Provided text:
____________________

The fundamental challenge of spectrum auction design is that spectrum licences are complementary goods: the value of a licence for a particular frequency band in a particular geographic region depends on what other licences the bidder holds. A mobile phone operator needs contiguous spectrum blocks to offer broadband services, and the value of two adjacent blocks is typically much greater than twice the value of a single block. This complementarity creates an "exposure problem" in standard auction formats: a bidder who needs a package of licences to create value risks winning some but not all of the licences in the package, ending up with spectrum it cannot use effectively and having overpaid relative to the standalone value. The exposure problem is particularly severe in the simultaneous ascending auction (SAA) format pioneered by the FCC, where bidders bid on individual licences simultaneously and must infer the final prices of complementary licences while the auction is still in progress [@milgrom_2004].
The combinatorial clock auction (CCA), developed by Ausubel, Cramton, and Milgrom [-@ausubel_cramton_milgrom_2006], was designed to address the exposure problem by allowing bidders to submit bids on packages (combinations) of licences rather than individual items. In the CCA, the auction proceeds in two phases: a clock phase, where prices for individual items rise and bidders indicate the packages they wish to purchase at current prices, and a supplementary round, where bidders can submit additional package bids. The final allocation and payments are determined by solving a winner-determination problem (finding the combination of non-overlapping package bids that maximises total value) and applying a pricing rule (typically Vickrey-nearest or core pricing) that ensures incentive compatibility and stability.

____________________

Aim: Copy the spectrum auction text in full, word for word. Work only from the spectrum auction text.

Data listing:

____________________

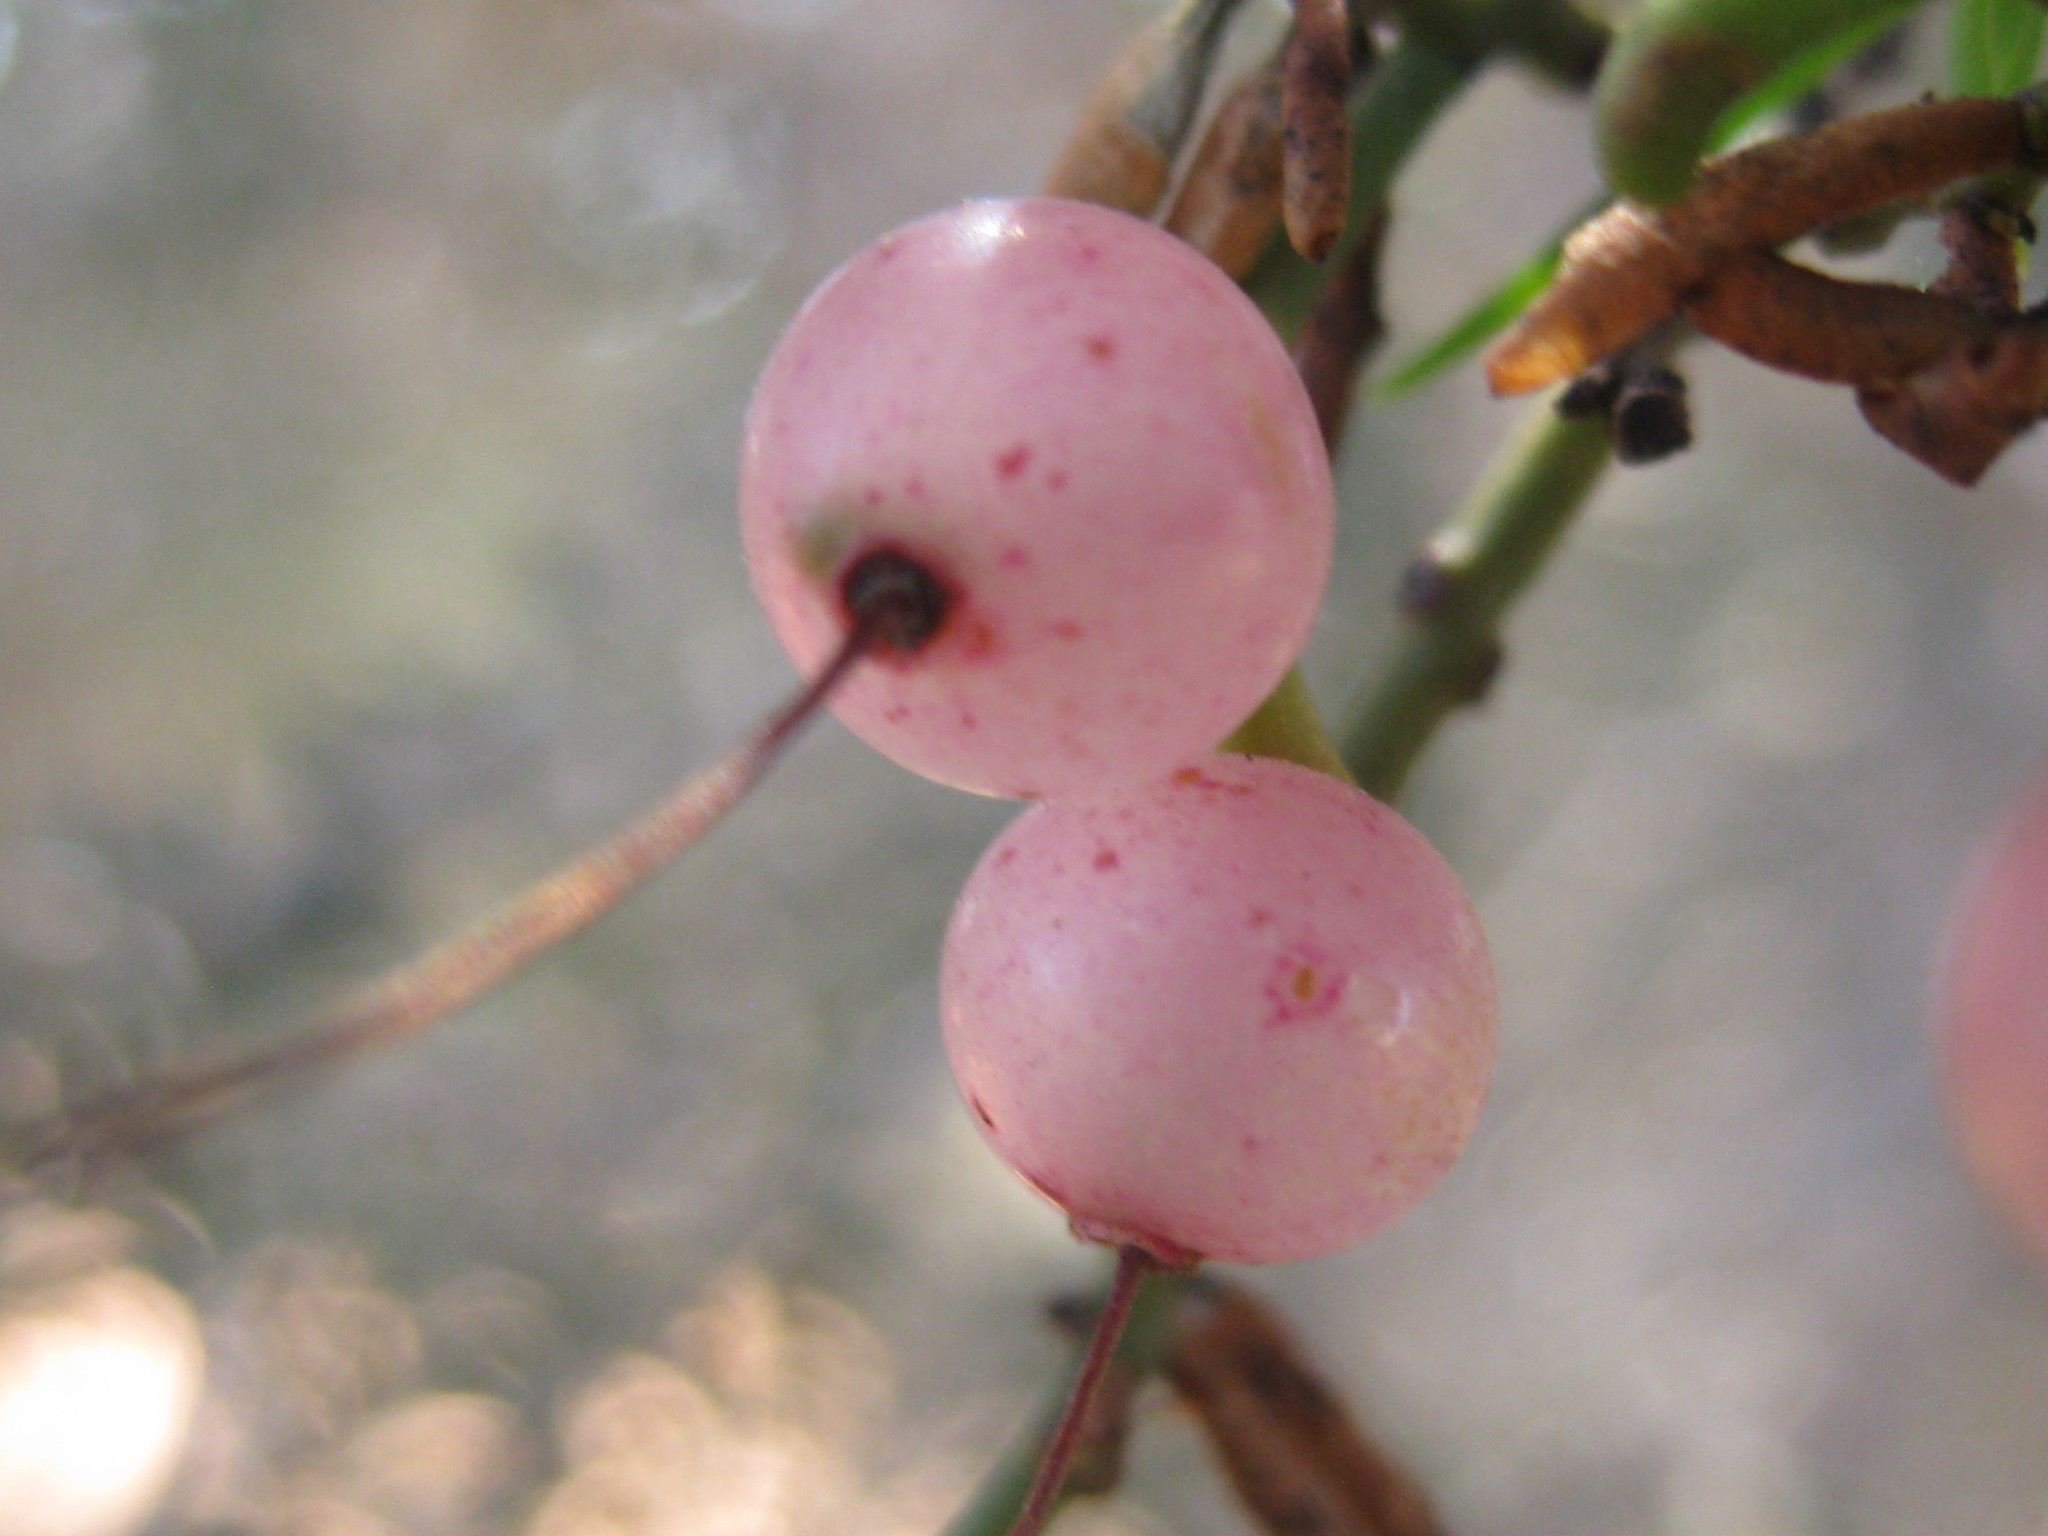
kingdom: Plantae
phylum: Tracheophyta
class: Magnoliopsida
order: Santalales
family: Loranthaceae
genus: Amyema
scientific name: Amyema preissii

____________________

Expected answer:
The fundamental challenge of spectrum auction design is that spectrum licences are complementary goods: the value of a licence for a particular frequency band in a particular geographic region depends on what other licences the bidder holds. A mobile phone operator needs contiguous spectrum blocks to offer broadband services, and the value of two adjacent blocks is typically much greater than twice the value of a single block. This complementarity creates an "exposure problem" in standard auction formats: a bidder who needs a package of licences to create value risks winning some but not all of the licences in the package, ending up with spectrum it cannot use effectively and having overpaid relative to the standalone value. The exposure problem is particularly severe in the simultaneous ascending auction (SAA) format pioneered by the FCC, where bidders bid on individual licences simultaneously and must infer the final prices of complementary licences while the auction is still in progress [@milgrom_2004].
The combinatorial clock auction (CCA), developed by Ausubel, Cramton, and Milgrom [-@ausubel_cramton_milgrom_2006], was designed to address the exposure problem by allowing bidders to submit bids on packages (combinations) of licences rather than individual items. In the CCA, the auction proceeds in two phases: a clock phase, where prices for individual items rise and bidders indicate the packages they wish to purchase at current prices, and a supplementary round, where bidders can submit additional package bids. The final allocation and payments are determined by solving a winner-determination problem (finding the combination of non-overlapping package bids that maximises total value) and applying a pricing rule (typically Vickrey-nearest or core pricing) that ensures incentive compatibility and stability.